As Offutt cites his litany of federal offenses, his anger builds. He believes federal land managers are engaged in a deliberate campaign to stifle development in the county as revenge for its passage in 1993 of two resolutions declaring its authority to manage federal lands. Offutt stands angrily smoking a cigarette. "There's no rationale for doing an archaeological study there. None at all. It's just a way of sticking an ice pick in the county."
Federal employees feel caught between empathy and the law. Ted Angle, an associate district manager of the BLM who once supervised its Nye lands, says the National Historic Preservation Act tied his hands.
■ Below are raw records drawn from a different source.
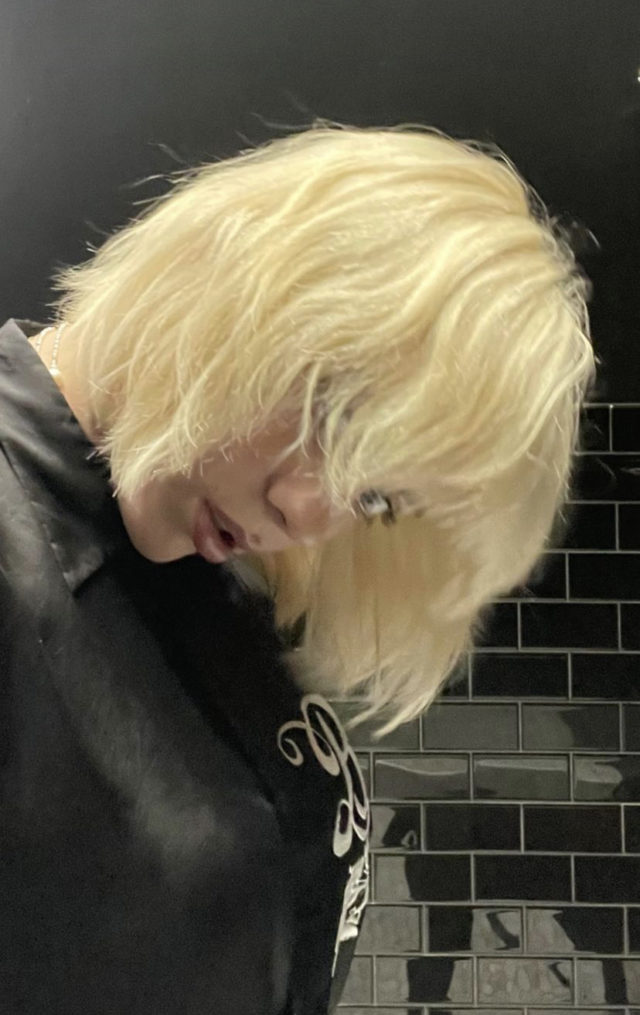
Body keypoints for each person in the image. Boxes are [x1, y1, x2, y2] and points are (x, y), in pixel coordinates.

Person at [0, 119, 595, 1014]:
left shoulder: (203, 567)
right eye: (332, 407)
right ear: (243, 279)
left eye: (378, 495)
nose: (308, 514)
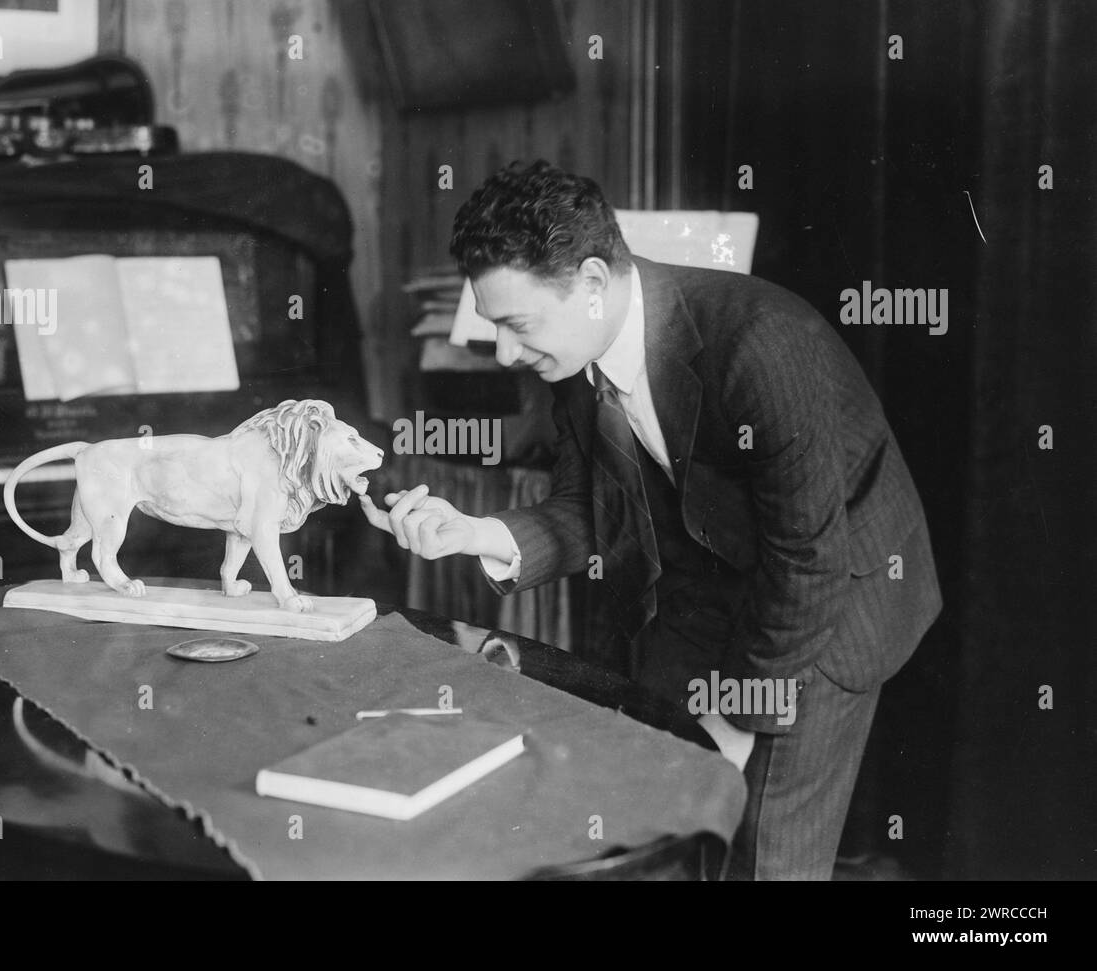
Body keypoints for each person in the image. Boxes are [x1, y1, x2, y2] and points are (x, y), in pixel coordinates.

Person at [360, 161, 941, 880]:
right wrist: (474, 531)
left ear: (595, 284)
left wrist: (734, 717)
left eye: (517, 324)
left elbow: (807, 561)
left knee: (758, 851)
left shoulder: (763, 343)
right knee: (650, 805)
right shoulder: (574, 359)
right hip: (716, 572)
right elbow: (585, 509)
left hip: (833, 594)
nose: (505, 352)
The law requires an archaeological review for any construction project on federal lands; the BLM's recommendations must in turn be reviewed by a state historic-preservation office, which must then report back to the BLM. "It's just not a negotiable thing for us," he says.
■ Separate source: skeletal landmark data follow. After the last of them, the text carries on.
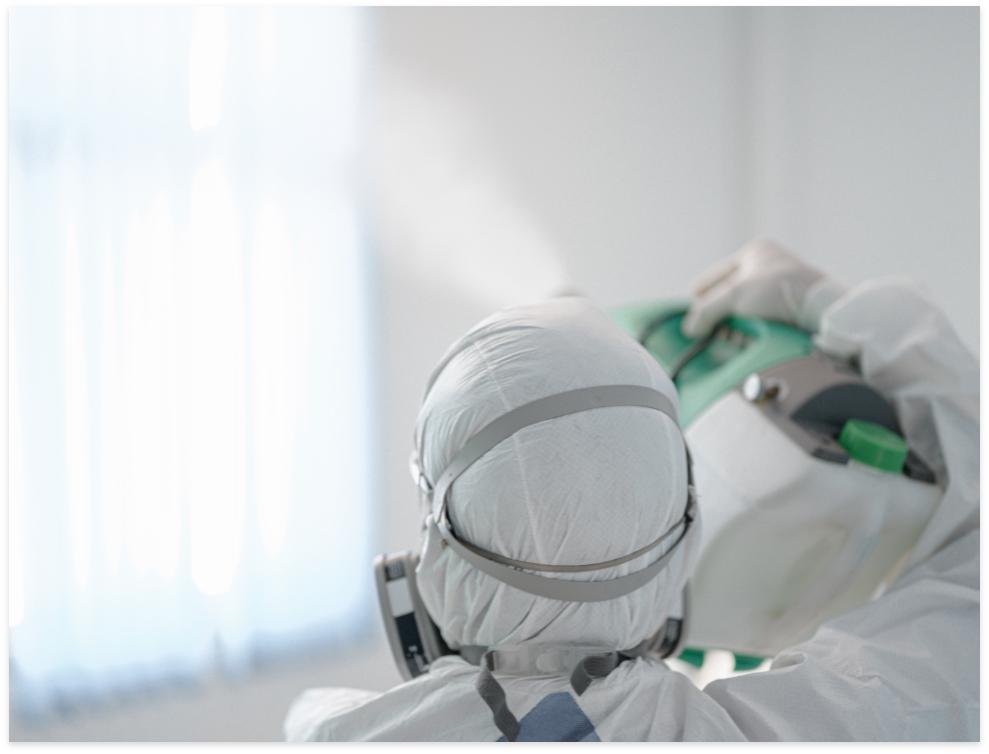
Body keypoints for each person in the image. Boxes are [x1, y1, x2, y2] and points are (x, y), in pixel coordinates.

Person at [285, 240, 979, 741]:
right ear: (684, 525)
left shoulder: (328, 732)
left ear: (435, 545)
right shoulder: (810, 725)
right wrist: (846, 309)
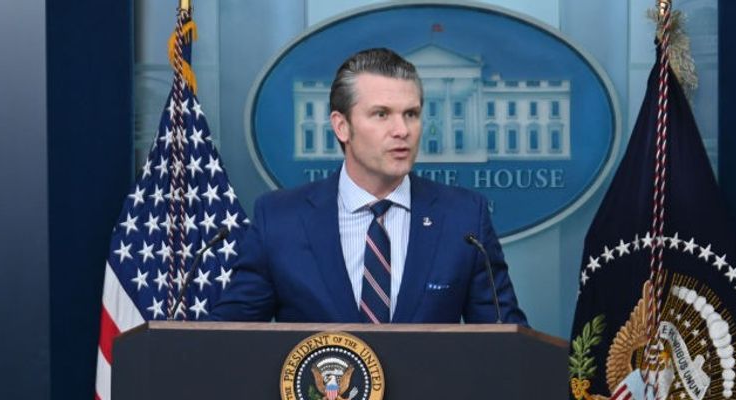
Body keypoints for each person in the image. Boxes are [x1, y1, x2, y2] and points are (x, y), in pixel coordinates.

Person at [210, 48, 527, 324]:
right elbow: (230, 339)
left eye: (412, 114)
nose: (402, 130)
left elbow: (508, 345)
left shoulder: (464, 219)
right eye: (381, 114)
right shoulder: (280, 219)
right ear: (342, 126)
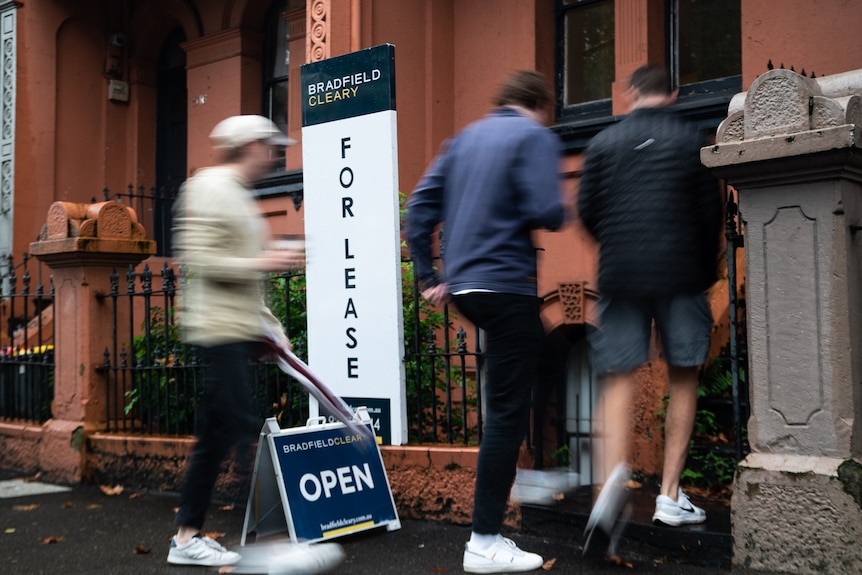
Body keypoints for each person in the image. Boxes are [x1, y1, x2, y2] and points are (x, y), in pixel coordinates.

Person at [406, 70, 567, 574]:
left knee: (541, 356)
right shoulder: (533, 136)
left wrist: (428, 272)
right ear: (541, 103)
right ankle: (484, 538)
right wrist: (557, 206)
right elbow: (547, 209)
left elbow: (418, 209)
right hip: (506, 284)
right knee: (504, 414)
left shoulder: (463, 140)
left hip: (467, 288)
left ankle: (541, 470)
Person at [169, 114, 344, 573]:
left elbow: (244, 275)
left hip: (237, 330)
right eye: (269, 146)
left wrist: (274, 332)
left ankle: (187, 537)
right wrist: (265, 260)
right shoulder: (209, 187)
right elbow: (202, 259)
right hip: (218, 331)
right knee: (243, 428)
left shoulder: (239, 194)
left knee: (217, 436)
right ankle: (266, 547)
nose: (275, 154)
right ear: (248, 145)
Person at [577, 64, 722, 553]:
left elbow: (588, 212)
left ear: (631, 94)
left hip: (621, 274)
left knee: (618, 375)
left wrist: (618, 246)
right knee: (683, 374)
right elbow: (710, 216)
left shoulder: (601, 143)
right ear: (675, 94)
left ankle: (605, 492)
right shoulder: (691, 141)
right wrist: (706, 270)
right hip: (681, 272)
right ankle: (668, 496)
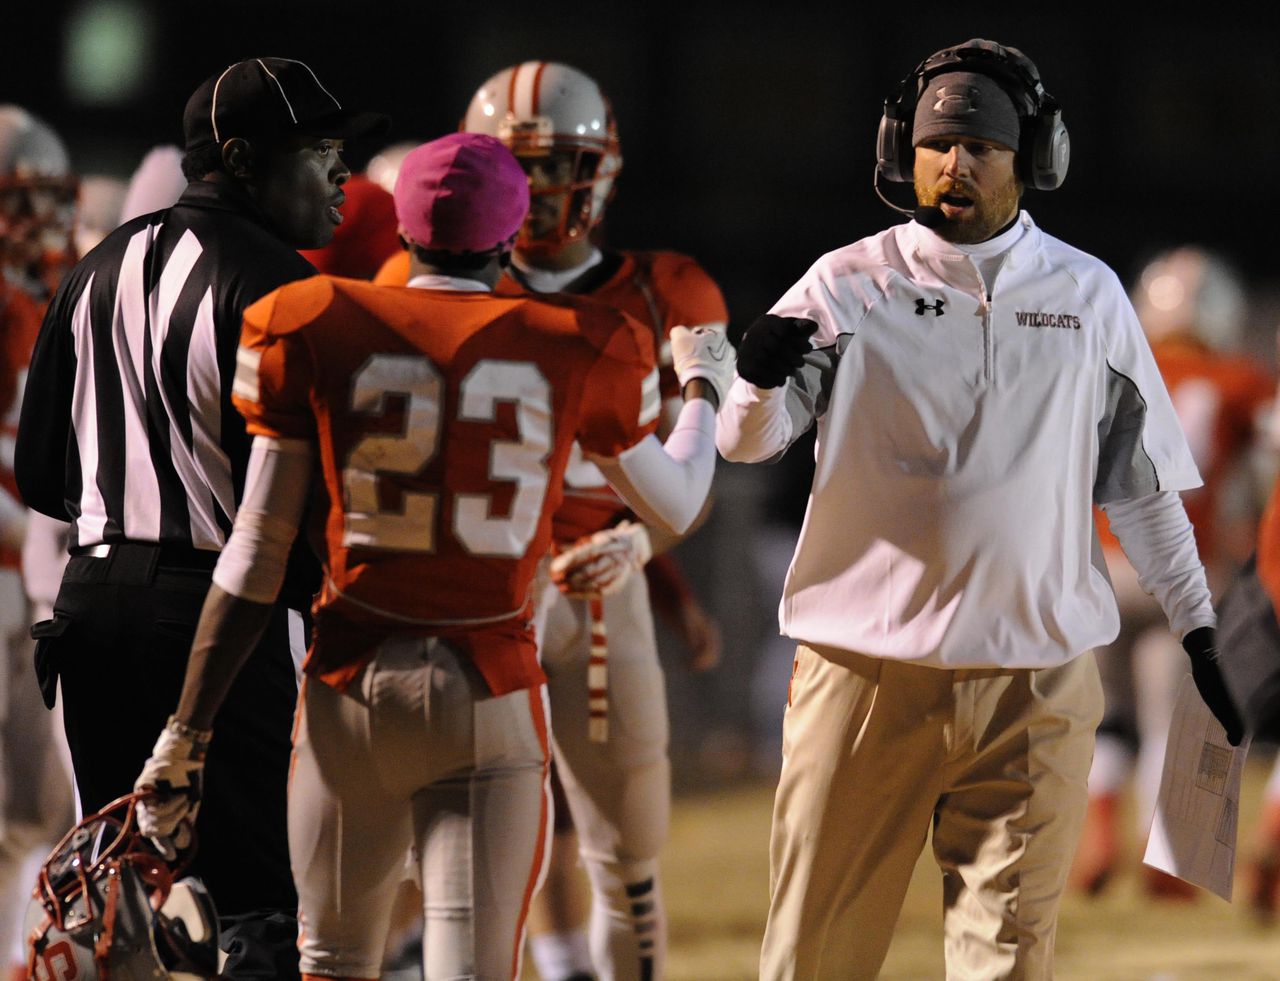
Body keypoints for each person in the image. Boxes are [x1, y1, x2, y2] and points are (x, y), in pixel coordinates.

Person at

THE PHONE-LINE CASE TILTED toward absurdity, however, when the initial BLM report got lost--and nobody knew it until weeks later. The BLM resubmitted the report and got an expedited review, but in the meantime, Angle says, the county chose a newly available cellular service and blamed the BLM for taking too long. "You've got to understand local politics," says Angle, a self-described conservative Republican. "Dick Carver would love to embarrass the BLM as much as he can."
Offutt and his staff are still smarting from what they see as the latest vengeful snub by the government. Jim Nelson, supervisor of the Toiyabe and Humboldt national forests, was scheduled to meet with Nye's commissioners one day this summer to try to ease the mounting hostility. That morning one of Nelson's employees delivered a letter to the gathered commissioners stating that Nelson would not be coming after all; he says now he couldn't attend because of the pending Justice lawsuit. The commissioners weren't terribly surprised, says Rachel Nicholson, a county attorney also present in Offutt's office. Says she: "They expect to be kicked in the teeth every time, so they're used to it."
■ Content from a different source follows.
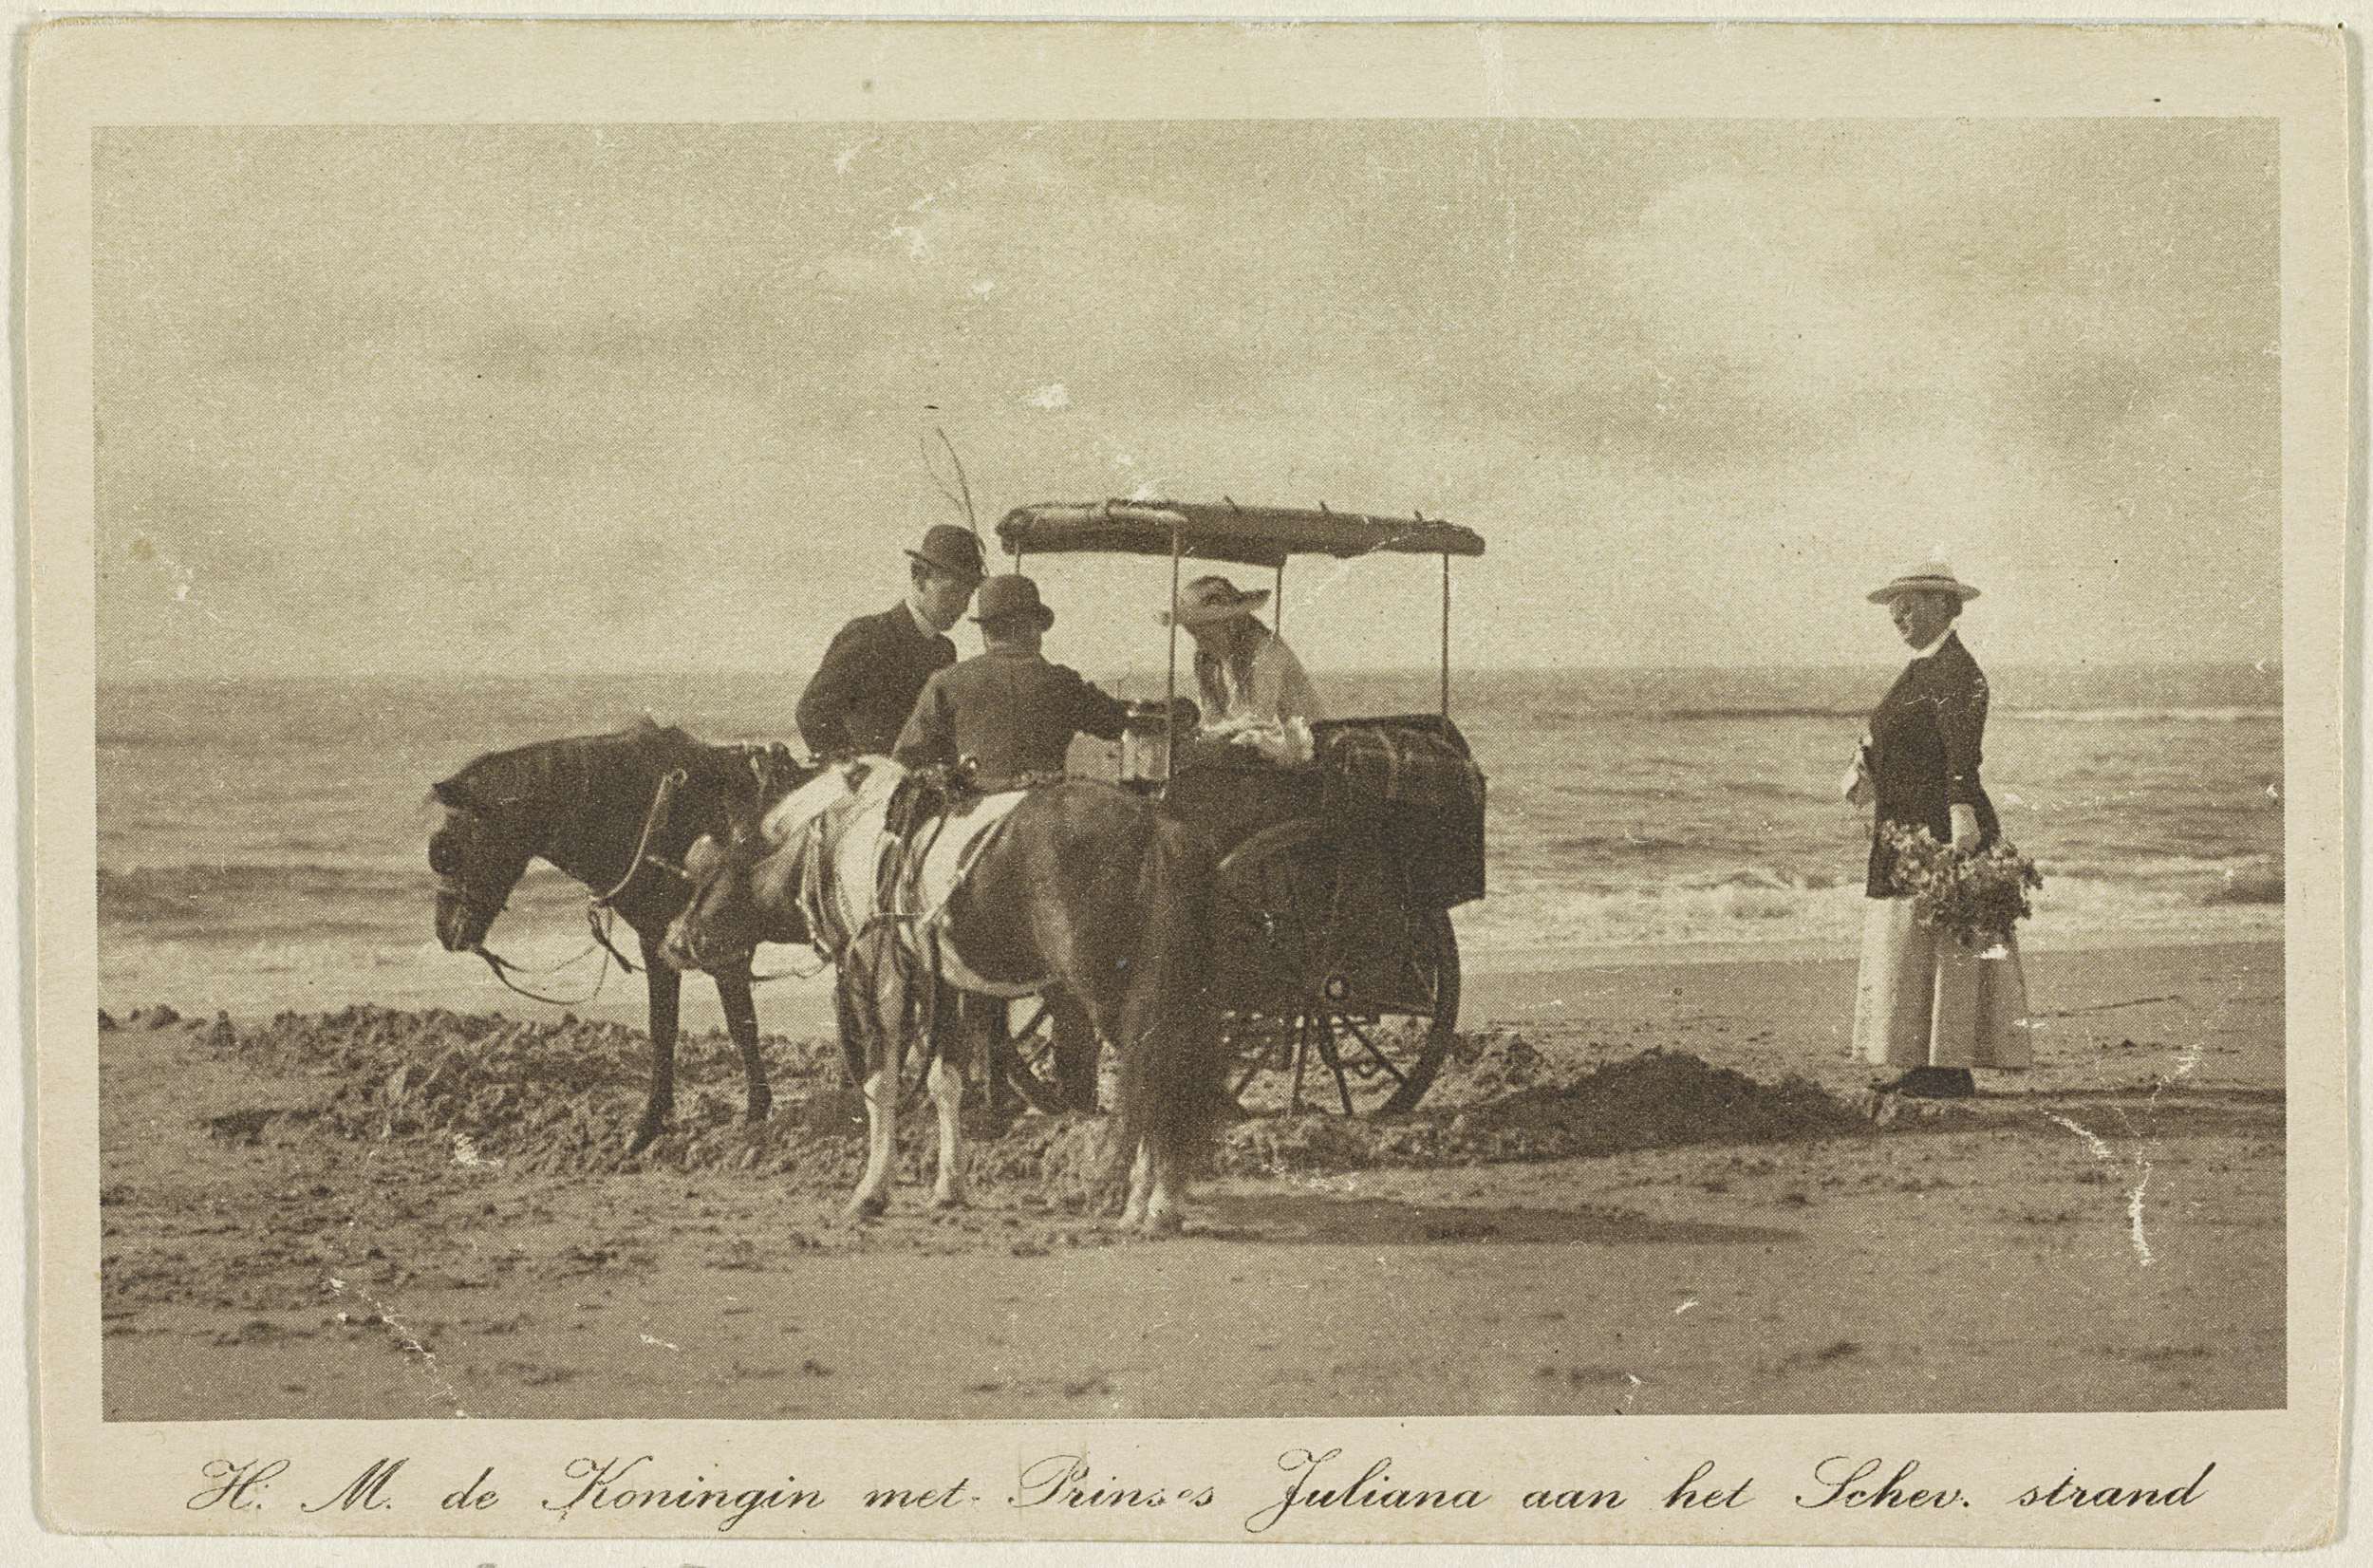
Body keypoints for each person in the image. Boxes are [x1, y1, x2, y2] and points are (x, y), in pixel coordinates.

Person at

At one point the county offered an olive branch. Shocked by news of the bombing of Guy Pence's family van, the county called an emergency meeting and voted to offer a $100,000 reward to help find the culprit. But Nelson and Pence belittled the reward and blamed the county for helping conjure the lawless climate that led to the bombing. Stung, the county met again and unanimously withdrew the reward. "We didn't really expect gratitude," says Cameron McRae, chairman of the commission. "But we surely didn't expect to get it thrown in our faces."